Nigeria to Boost Oil Output as US Headed for Record December Production

by Ship & Bunker News Team
Tuesday November 13, 2018

Earlier this week, in addressing the concern that the world is once again swimming in oil, the Organization of the Petroleum Exporting Countries (OPEC) was optimistic that Nigeria and other countries would be amenable to its possible return to cutbacks; but on Tuesday the Nigerian state oil firm NNPC said it would in fact be boosting output next year.

That message was delivered by Maikanti Baru, managing director of NNPC, who told Reuters that his company will increase its oil production to 1.8 million barrels per day (bpd) in 2019 and raise condensate production to 0.5 million bpd, to augment the 1.6 million bpd of oil and 0.4 million bpd of condensate his country currently produces.

This will be achieved because NNPC is in the final stages of talks with energy majors and oil services companies to revamp its long-neglected oil refineries, and Baru said deals - potentially with Shell and ExxonMobil - will be signed later this month.

While Nigeria's stance further brings into question OPEC's ability to effectively reverse course and return to its earlier state of crude output reductions, activities in the U.S. raise the question of whether its cutbacks would have much effect in the global scheme of things.
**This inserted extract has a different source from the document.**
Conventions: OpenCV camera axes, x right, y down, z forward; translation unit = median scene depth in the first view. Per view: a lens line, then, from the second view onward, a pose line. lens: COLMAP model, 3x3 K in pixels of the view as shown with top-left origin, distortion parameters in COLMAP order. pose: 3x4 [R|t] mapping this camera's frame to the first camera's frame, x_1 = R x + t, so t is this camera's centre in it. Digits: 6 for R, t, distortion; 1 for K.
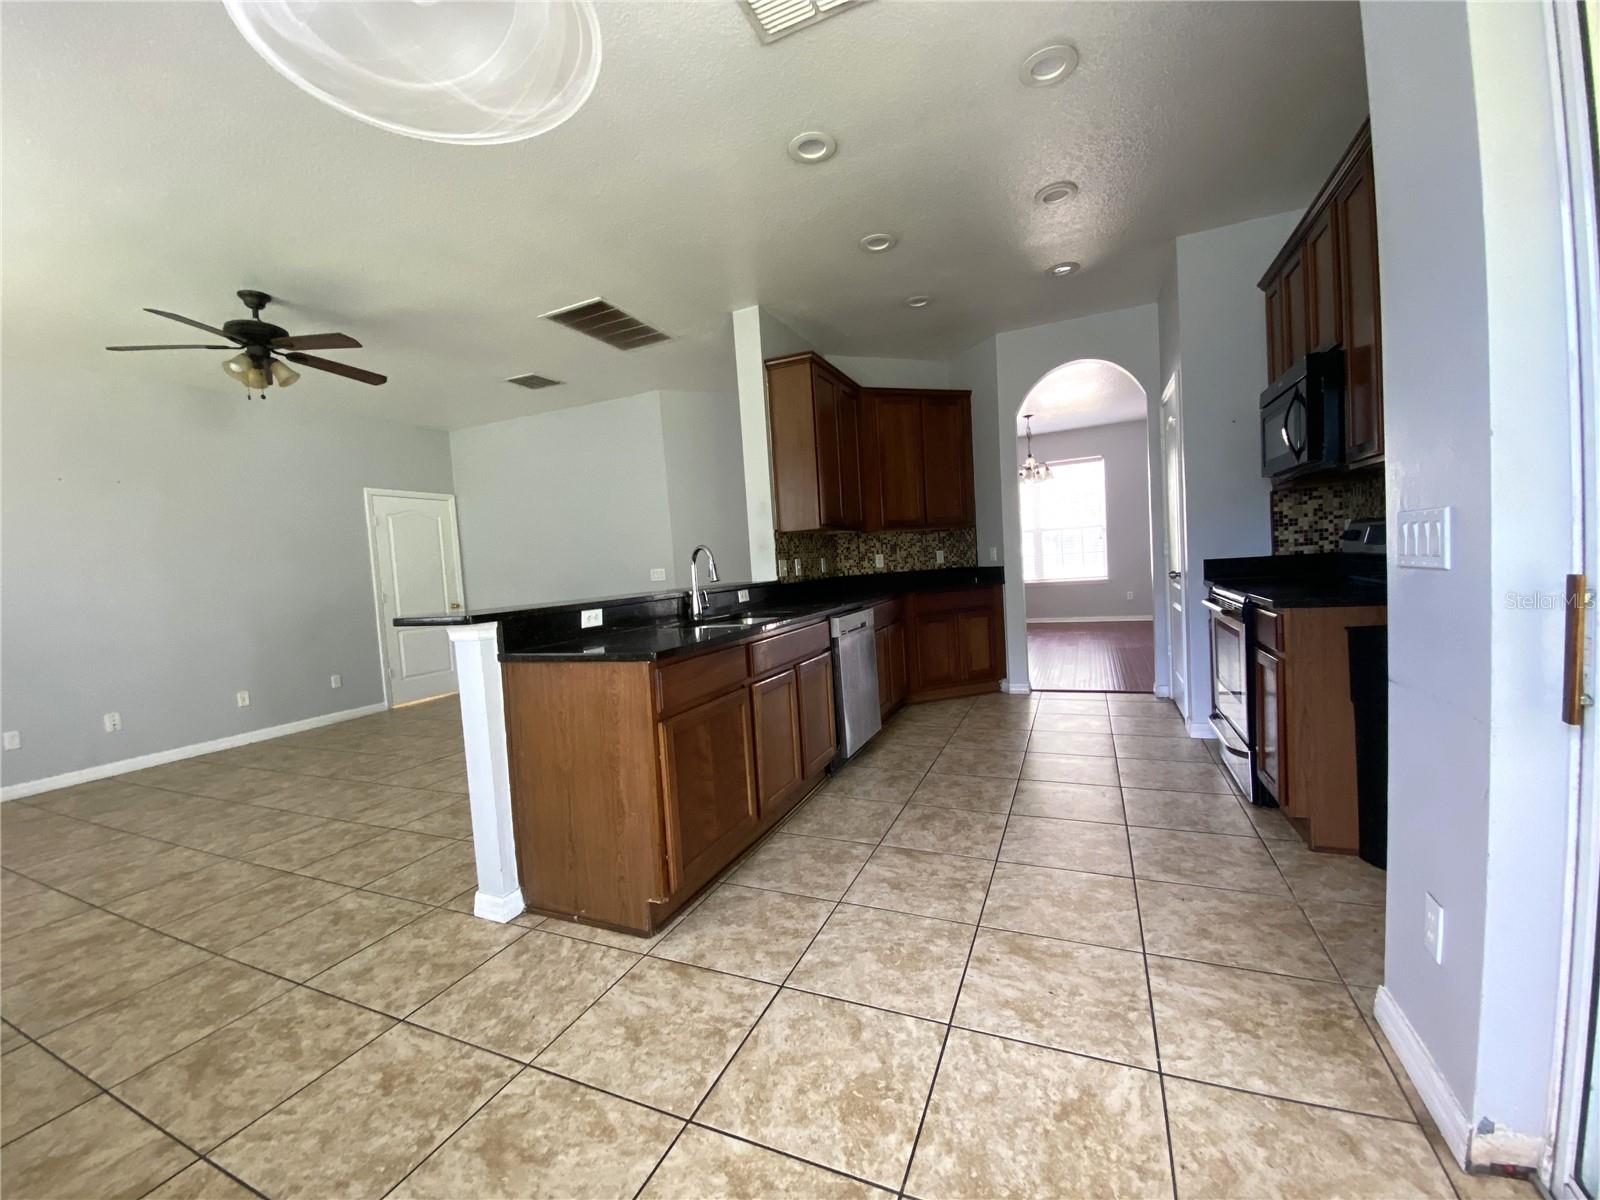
lens RADIAL K [[643.4, 0, 804.3], [0, 643.4, 599.0], [0, 0, 1]] dist [0.005034, -0.010183]
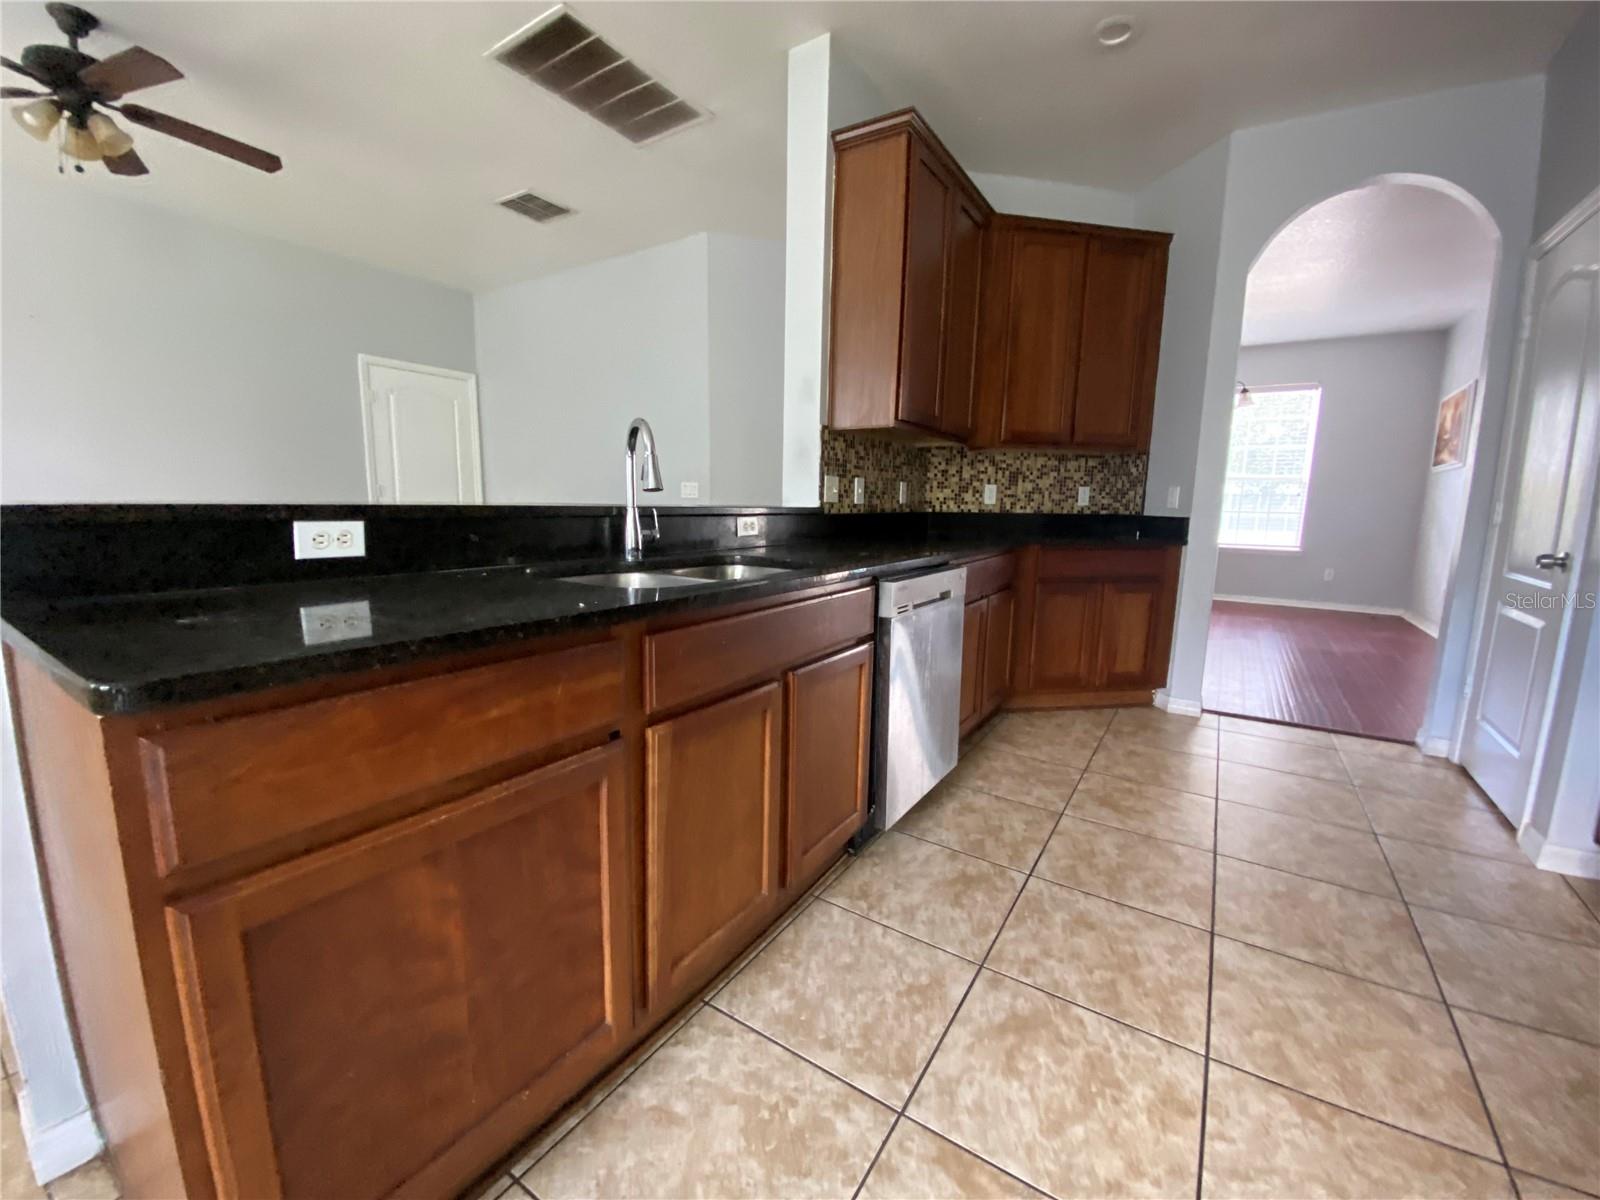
lens RADIAL K [[643.4, 0, 800.5], [0, 643.4, 597.5], [0, 0, 1]] dist [0.005034, -0.010183]
pose [[0.981761, 0.108645, -0.156021, 0.048930], [-0.092702, 0.990027, 0.106080, -0.006145], [0.165990, -0.089682, 0.982041, 0.370134]]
The U.S. Energy Information Administration on Tuesday reported that crude output from seven major shale basins was expected to hit a record of 7.94 million bpd in December: total output from the basins was expected to rise 113,000 bpd, driven largely by increases in the Permian Basin of Texas and New Mexico, where output was forecast to climb by 63,000 bpd to about 3.7 million bpd.

But even though U.S. shale has continued to prove skeptics wrong, its most persistent skeptic, the International Energy Agency, remains unfazed, and in its new annual World Energy Outlook it insists that by the mid-2020s the richest American fields will have been fully exploited, and production will drop by about 1.5 million bpd in the 2030s.

The IEA stated, "After 2025, members of OPEC are central to meeting oil demand growth."

The agency also noted that "There is more than 3.5 million barrels a day of tight oil production from areas outside the U.S. in 2040," including in places such as Argentina, Russia, Canada, and Mexico.

But the IEA's findings still support the notion that there will be more than enough oil on the planet to satisfy all needs, and in this regard it is consistent with its outlook last month, when the agency joined France's Total and Goldman Sachs in assuring the analytical community - which was then worried about lack of supply and possible $100 per barrel prices - that oil supply and demand is robust.